We're exterminating species left and right — what's one more to the pile? But maybe it is also important to know that we in the science community may have all the best intentions, while really not fully understanding what we are doing, and the consequences of it, and yet we do it anyway. Surely there is something to learn here.
posted by They sucked his brains out! at 2:54 PM on September 23, 2019 [1 favorite]


Oh, and it would have been done in 1951.

Or the near future. From the Science link: Last week, the U.S. Environmental Protection opened a monthlong window for public comments on the company's proposed releases in Florida and Texas
posted by not_the_water at 3:03 PM on September 23, 2019 [1 favorite]


I'm still leery of the whole "wiping out sections of the food chain" thing, even if for a good cause

We can modify the birds that would have eaten the mosquitos to feed on humans instead, closing the gap.

That started as a joke, but now I’m not so sure.
posted by GenjiandProust at 3:04 PM on September 23, 2019 [8 favorites]


We can modify the birds that would have eaten the mosquitos to feed on humans instead, closing the gap.
You can no longer hide behind your pseudonym Jeff VanderMeer. Do I get a prize for unmasking you?
posted by thatwhichfalls at 3:36 PM on September 23, 2019 [5 favorites]


We can modify the birds that would have eaten the mosquitos to feed on humans instead, closing the gap.

Birds? What birds?
posted by dazed_one at 3:36 PM on September 23, 2019 [2 favorites]


What could possibly go wrong?
posted by Chuffy at 3:49 PM on September 23, 2019


It sounds like this paper has nothing whatsoever to do with genetic modification. It's simply the case that scientists introduced Mexican and Cuban strains of Aedes aegypti mosquitoes into the Brazilian population. The significance of these different strains of the same species is unclear.
posted by JackFlash at 3:58 PM on September 23, 2019




They knew at the outset that "when the GM males mated with wild females, roughly 3% of their offspring survived" so the genetic mixing that occurred is exactly as expected. There is some question of how much...5-60% isn't very precise. But the "more robust" is pure speculation and, IMHO, pretty irresponsible.

If Oxitec had started with the local breed, it wouldn't even be an issue.
posted by CheeseDigestsAll at 4:57 PM on September 23, 2019 [2 favorites]


Whatever happened to good old irradiation induced sterility?
posted by Popular Ethics at 7:12 PM on September 23, 2019 [1 favorite]


If white people were dying we'd have a government-funded crash program and the whole thing would be done in five years.

White people dying by the hundreds didn't make a difference when like 80%* of the population of France went to go build the Panama Canal and then died of malaria.

*Ok it wasn't 80%, but if you read The Path Between the Seas by David Mccullough, after the page after page of "Then these guys went there, but they all died.
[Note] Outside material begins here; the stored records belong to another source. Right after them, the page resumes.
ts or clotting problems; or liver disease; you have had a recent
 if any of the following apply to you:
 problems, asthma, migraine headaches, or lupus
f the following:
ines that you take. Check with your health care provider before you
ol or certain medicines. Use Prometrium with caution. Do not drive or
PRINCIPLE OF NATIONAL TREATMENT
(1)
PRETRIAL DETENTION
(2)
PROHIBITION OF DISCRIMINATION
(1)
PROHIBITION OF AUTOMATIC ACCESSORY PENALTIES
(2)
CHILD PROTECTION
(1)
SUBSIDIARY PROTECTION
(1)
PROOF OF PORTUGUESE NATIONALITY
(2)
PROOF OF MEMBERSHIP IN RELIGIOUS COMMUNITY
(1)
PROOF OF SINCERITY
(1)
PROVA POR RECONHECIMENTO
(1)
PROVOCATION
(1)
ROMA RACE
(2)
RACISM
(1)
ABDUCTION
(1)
Then these guys went, but they all died. Then else guys etc. etc." it sure seems like 80%
posted by sideshow at 7:36 PM on September 23, 2019 [2 favorites]
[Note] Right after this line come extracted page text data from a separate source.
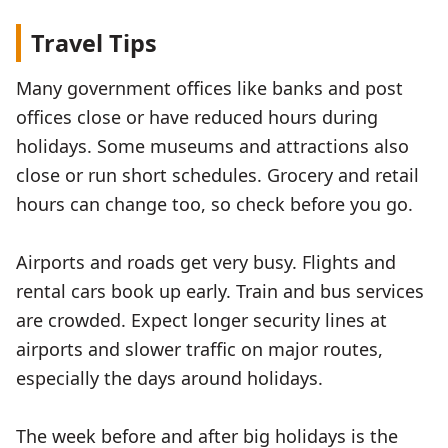
Travel Tips
Many government offices like banks and post
offices close or have reduced hours during
holidays. Some museums and attractions also
close or run short schedules. Grocery and retail
hours can change too, so check before you go.
Airports and roads get very busy. Flights and
rental cars book up early. Train and bus services
are crowded. Expect longer security lines at
airports and slower traffic on major routes,
especially the days around holidays.
The week before and after big holidays is the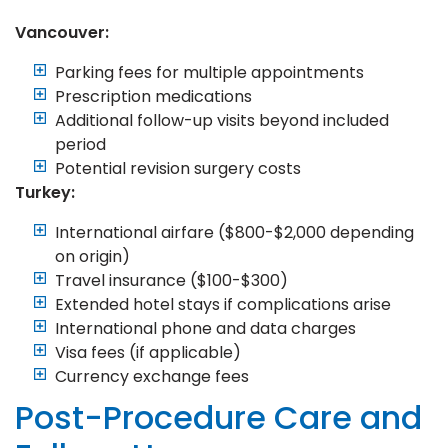
Vancouver:
Parking fees for multiple appointments
Prescription medications
Additional follow-up visits beyond included
period
Potential revision surgery costs
Turkey:
International airfare ($800-$2,000 depending
on origin)
Travel insurance ($100-$300)
Extended hotel stays if complications arise
International phone and data charges
Visa fees (if applicable)
Currency exchange fees
Post-Procedure Care and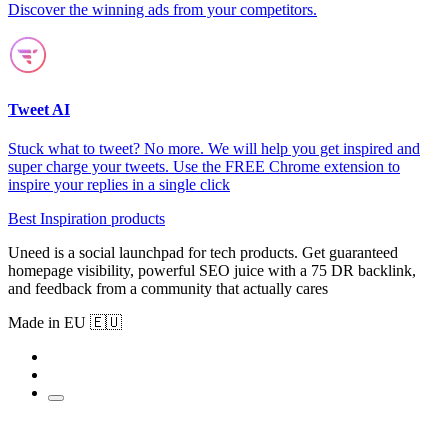
Discover the winning ads from your competitors.
Tweet AI
Stuck what to tweet? No more. We will help you get inspired and
super charge your tweets. Use the FREE Chrome extension to
inspire your replies in a single click
Best Inspiration products
Uneed is a social launchpad for tech products. Get guaranteed
homepage visibility, powerful SEO juice with a 75 DR backlink,
and feedback from a community that actually cares
Made in EU 🇪🇺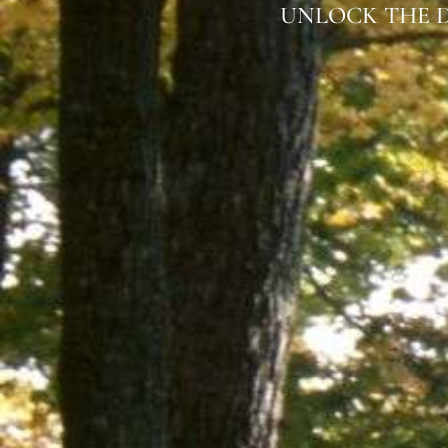
UNLOCK THE D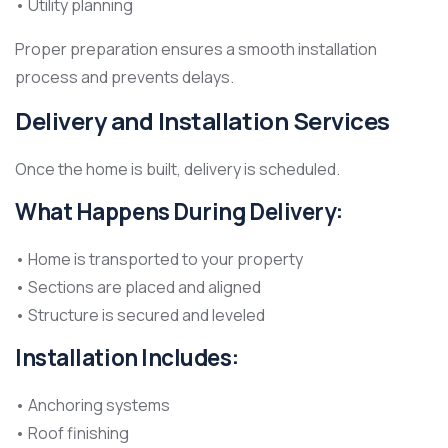
• Utility planning
Proper preparation ensures a smooth installation
process and prevents delays.
Delivery and Installation Services
Once the home is built, delivery is scheduled.
What Happens During Delivery:
• Home is transported to your property
• Sections are placed and aligned
• Structure is secured and leveled
Installation Includes:
• Anchoring systems
• Roof finishing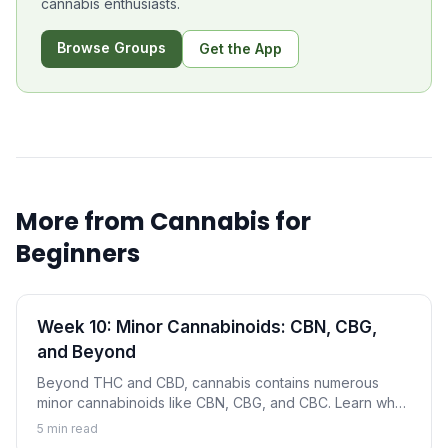
cannabis enthusiasts.
Browse Groups
Get the App
More from
Cannabis for
Beginners
Week 10: Minor Cannabinoids: CBN, CBG,
and Beyond
Beyond THC and CBD, cannabis contains numerous
minor cannabinoids like CBN, CBG, and CBC. Learn what
these compounds are and why they're gaining attention.
5
min read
everyone was dying by the hundreds in the 1800s

don't think it's a good comparison
posted by Kutsuwamushi at 8:56 PM on September 23, 2019 [2 favorites]
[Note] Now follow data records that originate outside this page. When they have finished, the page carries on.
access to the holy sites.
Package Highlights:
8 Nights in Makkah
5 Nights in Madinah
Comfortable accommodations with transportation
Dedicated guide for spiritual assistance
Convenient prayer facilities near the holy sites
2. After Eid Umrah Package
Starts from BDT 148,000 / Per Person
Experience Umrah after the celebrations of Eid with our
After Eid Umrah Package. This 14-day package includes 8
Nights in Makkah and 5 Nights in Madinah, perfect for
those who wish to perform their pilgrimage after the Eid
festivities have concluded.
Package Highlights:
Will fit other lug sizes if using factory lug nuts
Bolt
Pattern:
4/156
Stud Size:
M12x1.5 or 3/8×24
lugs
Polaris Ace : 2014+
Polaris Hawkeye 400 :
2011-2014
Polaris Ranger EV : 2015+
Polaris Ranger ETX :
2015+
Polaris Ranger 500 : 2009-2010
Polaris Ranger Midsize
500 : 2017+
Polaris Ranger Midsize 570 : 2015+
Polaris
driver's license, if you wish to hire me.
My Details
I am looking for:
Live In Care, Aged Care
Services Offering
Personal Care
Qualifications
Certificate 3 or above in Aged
I'm guessing the attitude towards this kind of experiment would vary somewhat if the 700 million people getting sick and the 1 million dying each year were of a paler skin color.

I mean, this line of argument can cut both ways - I'd be surprised if nobody has tried to frame this as an irresponsible experiment with the lives of the brown people who are going to have to deal with the super mosquitoes if things go wrong.

(I don't know how plausible that scenario really ever was, so I'm not sure how good an argument it is, but it's not as if there isn't some legitimately ghoulish history one could attempt to link to.)
posted by atoxyl at 9:59 PM on September 23, 2019 [1 favorite]


>90% (close to 100% in some trials) mortality in male mosquitoes exposed to attractive sugar baits -- 10% sugar, 1% boric acid a common formulation. Cheap and easy and very hard for resistance to arise. But. It would also kill any other nectar feeding insects

It would be pretty easy to mechanically screen out the larger nectar feeders though. Do we know if there are other mosquito-sized nectivores that would be affected?